- Medieval Kings Chess II title screen.
- Developer(s): Magmic Games
- Publisher(s): Magmic Games
- Platform(s): Mobile phone
- Release: 2005
- Genre(s): Traditional (Chess)

= Medieval Kings Chess II =

2005 video game

Medieval Kings Chess II (MKC2) is a networked multiplayer chess game developed and published by Magmic Games primarily for mobile devices. This game was originally released in 2005 for BlackBerry, but has since been ported to Java and Windows Mobile handsets.

==Game Play==
Medieval Kings Chess II is a classic chess game in which the player may choose to play against the artificial intelligence engine or against another player via the network play feature. To challenge other players, a player can set up a public or private game and invite friends to join, or join existing public or private games (via a password).
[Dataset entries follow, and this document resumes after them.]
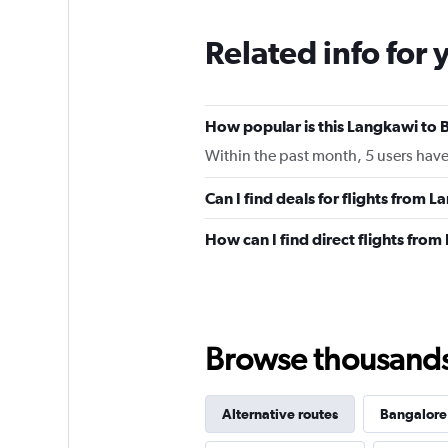
Related info for 
How popular is this Langkawi to B
Within the past month, 5 users have 
Can I find deals for flights from
How can I find direct flights fro
Browse thousands o
Alternative routes
Bangalore 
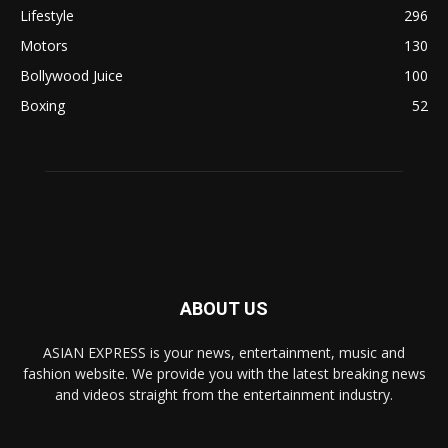
Lifestyle
296
Motors
130
Bollywood Juice
100
Boxing
52
ABOUT US
ASIAN EXPRESS is your news, entertainment, music and
fashion website. We provide you with the latest breaking news
and videos straight from the entertainment industry.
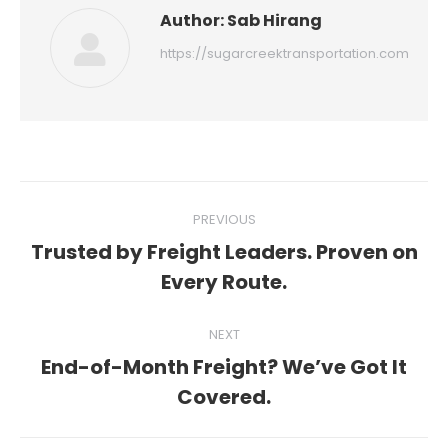
Author:
Sab Hirang
https://sugarcreektransportation.com
Post
PREVIOUS
navigation
Trusted by Freight Leaders. Proven on
Previous
Every Route.
post:
NEXT
End-of-Month Freight? We’ve Got It
Next
Covered.
post:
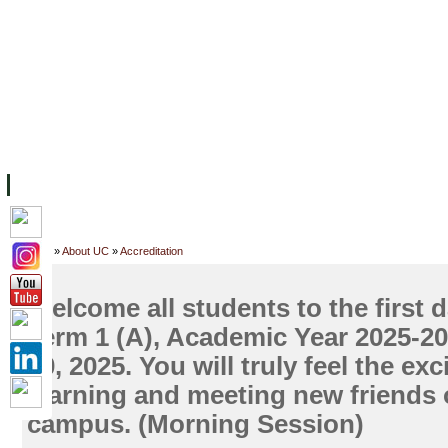
主页
设施
学术人员
工作
档案
联系我们
地
关于UC
院校框架
学术学位
资源
学生
科研
校友
Home
»
About UC
»
Accreditation
Welcome all students to the first d
Term 1 (A), Academic Year 2025-2
20, 2025. You will truly feel the ex
learning and meeting new friends
campus. (Morning Session)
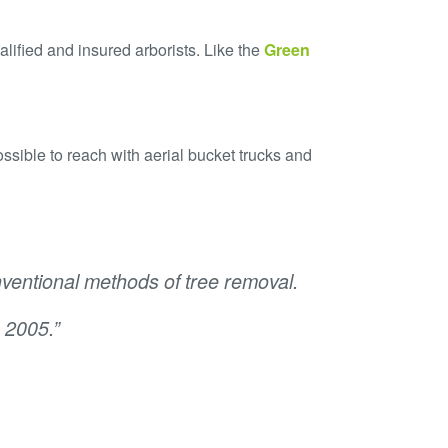
alified and insured arborists. Like the
Green
ossible to reach with aerial bucket trucks and
onventional methods of tree removal.
 2005.”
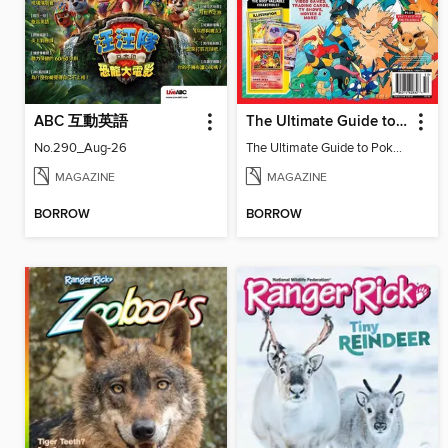
ABC 互動英語
The Ultimate Guide to Pokémon
No.290_Aug-26
The Ultimate Guide to Pokémon
MAGAZINE
MAGAZINE
BORROW
BORROW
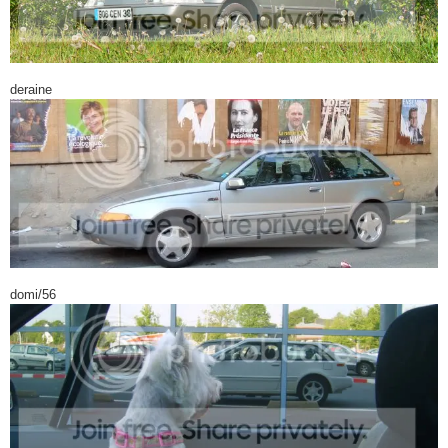
deraine
domi/56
Players can play up to 15 simultaneous games at one time.
Multiplayer match results are tracked on Magmic's multiplayer servers, and become part of the player's profile.

==Elo Rating==
While not originally part of MKC2, Magmic added a method of tracking players' Elo ratings with the launch of Magmic Social, a community site created to provide support and foster engagement with all Magmic titles and brands. As matches are completed, the win/loss information is used to calculate a current Elo rating for a player.

==Browser Play==
With the launch of MKC2, Magmic introduced one of the first mobile games to cross over to the desktop browser with a Java-powered version of the game in the microsite. This in-browser version allows multiplayer play using the same networked environment as the mobile version. However, only one game can be played at a time using the browser version.